## Datos
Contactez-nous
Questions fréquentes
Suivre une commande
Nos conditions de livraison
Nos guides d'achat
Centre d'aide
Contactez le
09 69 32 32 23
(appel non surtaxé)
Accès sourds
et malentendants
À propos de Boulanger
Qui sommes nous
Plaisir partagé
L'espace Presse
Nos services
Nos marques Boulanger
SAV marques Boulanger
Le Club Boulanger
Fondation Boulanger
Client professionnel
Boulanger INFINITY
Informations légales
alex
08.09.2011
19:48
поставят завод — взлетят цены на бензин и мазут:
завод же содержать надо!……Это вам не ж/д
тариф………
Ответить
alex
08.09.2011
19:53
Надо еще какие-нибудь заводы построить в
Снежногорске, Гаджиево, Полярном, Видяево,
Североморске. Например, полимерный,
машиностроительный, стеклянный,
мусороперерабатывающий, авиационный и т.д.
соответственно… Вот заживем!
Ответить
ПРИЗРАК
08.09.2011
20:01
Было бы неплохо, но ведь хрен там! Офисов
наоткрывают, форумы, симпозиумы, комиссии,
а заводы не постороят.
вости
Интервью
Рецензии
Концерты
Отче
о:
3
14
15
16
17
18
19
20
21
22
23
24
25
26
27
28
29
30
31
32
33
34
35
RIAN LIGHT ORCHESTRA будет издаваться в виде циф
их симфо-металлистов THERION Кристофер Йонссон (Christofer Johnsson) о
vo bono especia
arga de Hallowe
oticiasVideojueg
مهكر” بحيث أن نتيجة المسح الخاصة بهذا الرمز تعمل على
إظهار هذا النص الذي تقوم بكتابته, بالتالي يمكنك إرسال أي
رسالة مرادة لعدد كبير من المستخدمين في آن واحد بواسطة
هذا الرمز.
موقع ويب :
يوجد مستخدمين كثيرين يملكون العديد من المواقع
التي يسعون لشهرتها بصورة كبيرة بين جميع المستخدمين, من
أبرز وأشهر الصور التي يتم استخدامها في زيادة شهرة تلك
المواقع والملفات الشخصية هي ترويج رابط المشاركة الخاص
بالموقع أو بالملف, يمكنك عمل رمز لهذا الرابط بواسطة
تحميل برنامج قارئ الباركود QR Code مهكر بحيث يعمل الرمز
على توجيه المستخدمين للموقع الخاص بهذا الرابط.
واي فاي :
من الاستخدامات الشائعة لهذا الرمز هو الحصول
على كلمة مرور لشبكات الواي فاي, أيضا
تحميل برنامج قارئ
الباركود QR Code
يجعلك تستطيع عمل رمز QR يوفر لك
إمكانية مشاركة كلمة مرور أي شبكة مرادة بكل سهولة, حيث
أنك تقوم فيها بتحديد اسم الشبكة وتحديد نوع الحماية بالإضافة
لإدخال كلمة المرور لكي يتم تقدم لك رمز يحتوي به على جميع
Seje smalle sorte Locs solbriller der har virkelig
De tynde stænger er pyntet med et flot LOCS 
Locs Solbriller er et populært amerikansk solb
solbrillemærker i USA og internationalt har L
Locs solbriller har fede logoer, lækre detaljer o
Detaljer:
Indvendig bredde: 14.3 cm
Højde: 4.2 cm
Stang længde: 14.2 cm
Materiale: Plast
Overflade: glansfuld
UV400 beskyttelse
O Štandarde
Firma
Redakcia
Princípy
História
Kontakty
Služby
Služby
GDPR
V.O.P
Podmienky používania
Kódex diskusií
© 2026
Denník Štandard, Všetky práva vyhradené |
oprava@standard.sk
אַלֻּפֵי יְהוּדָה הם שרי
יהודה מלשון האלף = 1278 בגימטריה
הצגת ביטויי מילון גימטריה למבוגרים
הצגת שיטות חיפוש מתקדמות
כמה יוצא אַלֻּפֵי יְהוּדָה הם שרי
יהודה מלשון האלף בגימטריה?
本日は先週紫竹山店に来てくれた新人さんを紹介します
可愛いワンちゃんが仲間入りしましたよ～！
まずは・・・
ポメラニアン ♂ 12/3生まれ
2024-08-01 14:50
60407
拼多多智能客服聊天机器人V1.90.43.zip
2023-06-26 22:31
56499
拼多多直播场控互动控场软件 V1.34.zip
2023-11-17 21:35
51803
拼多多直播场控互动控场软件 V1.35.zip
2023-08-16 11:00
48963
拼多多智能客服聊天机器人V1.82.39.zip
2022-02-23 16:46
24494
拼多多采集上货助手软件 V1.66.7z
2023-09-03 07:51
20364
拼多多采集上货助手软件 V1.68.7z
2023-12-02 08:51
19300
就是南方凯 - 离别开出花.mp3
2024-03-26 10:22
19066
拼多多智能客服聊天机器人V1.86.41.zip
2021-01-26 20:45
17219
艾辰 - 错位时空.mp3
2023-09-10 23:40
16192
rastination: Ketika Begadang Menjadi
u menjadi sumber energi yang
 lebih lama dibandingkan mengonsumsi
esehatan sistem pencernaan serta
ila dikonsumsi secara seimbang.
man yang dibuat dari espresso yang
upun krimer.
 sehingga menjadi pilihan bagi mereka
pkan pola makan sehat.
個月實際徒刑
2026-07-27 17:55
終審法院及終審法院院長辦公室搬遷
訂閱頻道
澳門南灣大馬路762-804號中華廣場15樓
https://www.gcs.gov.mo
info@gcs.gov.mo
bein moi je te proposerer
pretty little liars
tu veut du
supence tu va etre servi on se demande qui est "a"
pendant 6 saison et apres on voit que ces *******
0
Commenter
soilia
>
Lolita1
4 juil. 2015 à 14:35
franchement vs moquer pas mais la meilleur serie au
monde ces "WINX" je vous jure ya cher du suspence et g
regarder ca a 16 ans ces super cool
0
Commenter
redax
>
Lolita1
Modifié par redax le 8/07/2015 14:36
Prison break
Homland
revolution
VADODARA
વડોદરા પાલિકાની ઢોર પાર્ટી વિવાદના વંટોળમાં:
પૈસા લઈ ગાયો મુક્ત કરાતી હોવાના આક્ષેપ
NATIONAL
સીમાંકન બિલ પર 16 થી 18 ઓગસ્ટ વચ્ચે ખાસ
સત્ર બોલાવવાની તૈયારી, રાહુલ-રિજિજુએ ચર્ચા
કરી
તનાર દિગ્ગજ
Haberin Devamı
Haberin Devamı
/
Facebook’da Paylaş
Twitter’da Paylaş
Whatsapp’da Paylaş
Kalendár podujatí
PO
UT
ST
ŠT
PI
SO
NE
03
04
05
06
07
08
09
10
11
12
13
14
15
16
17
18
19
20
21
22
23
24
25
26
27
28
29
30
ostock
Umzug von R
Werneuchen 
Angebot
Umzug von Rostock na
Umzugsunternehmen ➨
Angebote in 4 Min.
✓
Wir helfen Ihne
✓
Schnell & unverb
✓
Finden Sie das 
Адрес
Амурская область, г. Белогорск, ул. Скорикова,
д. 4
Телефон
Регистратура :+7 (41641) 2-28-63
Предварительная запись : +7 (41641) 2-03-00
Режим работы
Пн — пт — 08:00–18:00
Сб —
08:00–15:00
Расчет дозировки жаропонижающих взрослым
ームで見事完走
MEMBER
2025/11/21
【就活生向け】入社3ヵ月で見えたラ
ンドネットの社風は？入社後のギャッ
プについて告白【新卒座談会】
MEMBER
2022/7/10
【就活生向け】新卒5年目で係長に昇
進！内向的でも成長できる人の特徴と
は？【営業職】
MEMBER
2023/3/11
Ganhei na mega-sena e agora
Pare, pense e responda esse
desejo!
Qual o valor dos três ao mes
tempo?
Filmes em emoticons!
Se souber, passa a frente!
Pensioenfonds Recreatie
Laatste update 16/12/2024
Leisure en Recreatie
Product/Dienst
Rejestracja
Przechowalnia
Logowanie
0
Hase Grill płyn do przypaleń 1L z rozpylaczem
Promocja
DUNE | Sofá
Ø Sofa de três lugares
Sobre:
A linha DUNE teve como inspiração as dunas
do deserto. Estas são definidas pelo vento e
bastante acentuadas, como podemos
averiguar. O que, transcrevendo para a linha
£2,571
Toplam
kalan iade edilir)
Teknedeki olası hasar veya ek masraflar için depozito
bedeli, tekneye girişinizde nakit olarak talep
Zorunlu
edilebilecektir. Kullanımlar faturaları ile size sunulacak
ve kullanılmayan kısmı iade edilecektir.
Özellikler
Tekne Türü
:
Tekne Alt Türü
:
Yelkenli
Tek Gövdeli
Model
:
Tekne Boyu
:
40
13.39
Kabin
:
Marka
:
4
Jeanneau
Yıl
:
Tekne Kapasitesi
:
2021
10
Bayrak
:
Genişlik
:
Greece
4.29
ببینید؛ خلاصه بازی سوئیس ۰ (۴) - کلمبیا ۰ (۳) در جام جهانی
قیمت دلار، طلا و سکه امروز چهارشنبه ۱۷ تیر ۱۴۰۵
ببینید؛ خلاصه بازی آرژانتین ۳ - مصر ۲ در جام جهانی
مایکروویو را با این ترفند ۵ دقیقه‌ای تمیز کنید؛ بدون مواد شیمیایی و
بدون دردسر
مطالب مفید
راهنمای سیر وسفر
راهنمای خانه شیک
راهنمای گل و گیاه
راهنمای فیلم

## Tarea
Convierte en una lista JSON de cadenas todo lo que va desde el comienzo de las entradas hasta la línea que contiene "Nos services", con ambos extremos incluidos. Pon una cadena por cada línea y omite las líneas en blanco.

## Respuesta
[
  "Contactez-nous",
  "Questions fréquentes",
  "Suivre une commande",
  "Nos conditions de livraison",
  "Nos guides d'achat",
  "Centre d'aide",
  "Contactez le",
  "09 69 32 32 23",
  "(appel non surtaxé)",
  "Accès sourds",
  "et malentendants",
  "À propos de Boulanger",
  "Qui sommes nous",
  "Plaisir partagé",
  "L'espace Presse",
  "Nos services"
]